A New Way To Estimate The Quality Of Cooling System Of LEDs
Last month, I published a post, Things About LED Cooling System. It said, the most direct method to estimate the quality of radiator of a LED lamp is to measure the temperature of LED chip when the lamp is working, the technical term of it is Junction Temperature. But obviously, this is a theory, Junction Temperature is hidden after a lamp is done working, this is the reason why we have to summarize so many methods to help us to estimate the quality of radiator of a LED lamp.
Today I'm gonna introduce anther way to measure the Junction Temperature indirectly.
"Illumination Temperature In Half An Hour" to test Junction Temperature
If we can not have the Junction Temperature in a direct way, how about a indirect way? The good news is, as a general rule, luminous flux will be decline while Junction Temperature is getting high. So, we just need to test and write down the change of Illumination Temperature of a lamp in a same spot, then we will get the Junction Temperature by working backward from it.
Specific practice is as follows:
- Choose a occasion that can not be interfered by outside light. Night is a good choice, and turn off all other lights.
- Turn on the lamp in cold state, test a Illumination Temperature of one spot, write down this number as Cold State Illumination Temperature.
- Do not move the lamp and illuminometer's position, keep the lamp working.
- Test Illumination Temperature of this same spot, write down this number as Hot State Illumination Temperature after half an hour.
- If these two numbers tend to be similar(differ by 10~15%), this lamp’s cooling system is good.
- If there is a great deal of difference between these two number(>20%), this lamp’s cooling system must be doubted.
I assume designers or Engineering contractors shall have an illuminometer? What!? You don't? Then go get one! It's not expensive at all.
However, what is the reasonable decline percentage of specific illumination temperature?
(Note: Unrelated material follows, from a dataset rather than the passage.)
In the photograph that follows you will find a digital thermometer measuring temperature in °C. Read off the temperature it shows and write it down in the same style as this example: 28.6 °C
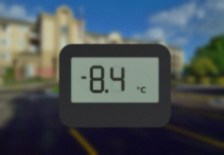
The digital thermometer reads -8.4 °C
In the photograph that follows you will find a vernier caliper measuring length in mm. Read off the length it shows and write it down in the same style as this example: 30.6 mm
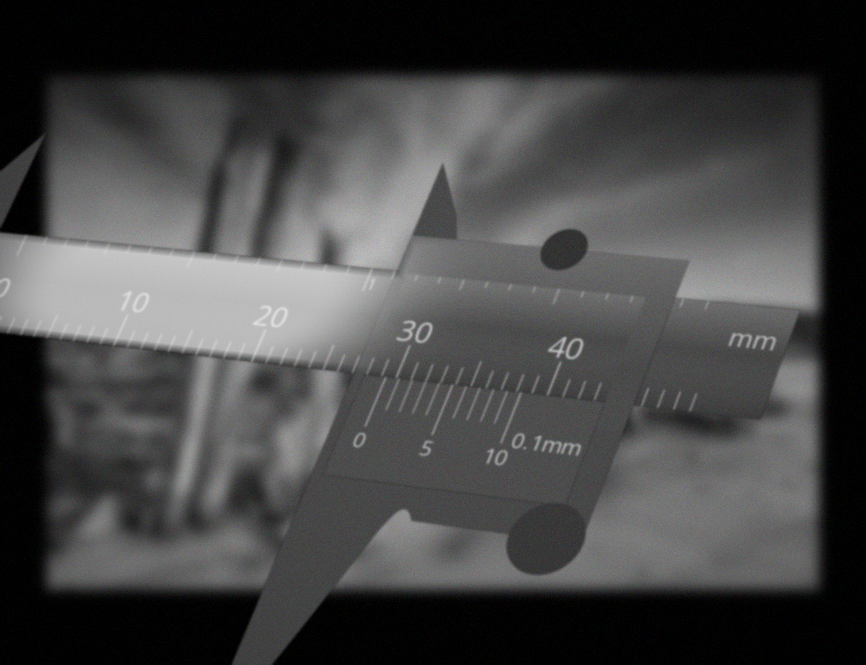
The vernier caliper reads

Regarding this question, we have to know specific LED chip instead of stipulating the range simply.
Application of “Illumination Temperature In Half An Hour”
Here attached some "Luminous Flux VS Junction Temperature" changing curves of common chips.
- OSRAM S5 (3030) chip, its Junction Temperature exceeds 120℃ while luminous flux falls 20%.
- OSRAM S8 (5050) chip, its Junction Temperature exceeds 120℃ while luminous flux falls 20%.
- OSRAM E5 (5630) chip, its Junction Temperature exceeds 140℃ while luminous flux falls 20%.
- OSLON SSL80 White chip, its Junction Temperature exceeds 120℃ while luminous flux falls 15%.
From these pictures above, we could found that, if the Hot State Illumination Temperature is lower than the cold one by 20% after half an hour, then, basically, the Junction Temperature is out of tolerance range of chip. It means the cooling system failed.
This is most of the situation, should there be exceptions? Sure! At the end of the article, I'm gonna make an anti-example, you know, Glass half full.
Chip of OSLON Square 1-5W, luminous flux goes up when Junction Temperature rises from 25℃ to 40℃! Luminous flux starts to decrease After that. But, Luminous flux decreases 10% only while Junction Temperature rises to 120℃.
Summary:
- Heat conduction and Heat dissipation is absolutely important to LEDs.
- The key point is the Junction Temperature.
- You don't feel hot when you’re touching the radiator, it doesn't mean the radiator is definitely in good quality.
- If you feel hot when you’re touching the radiator, it's bad definitely.
- The suggestion would be Using The Method Of "Illumination Temperature In Half An Hour".
- Temperature curve of Chip determines the allowable variation range.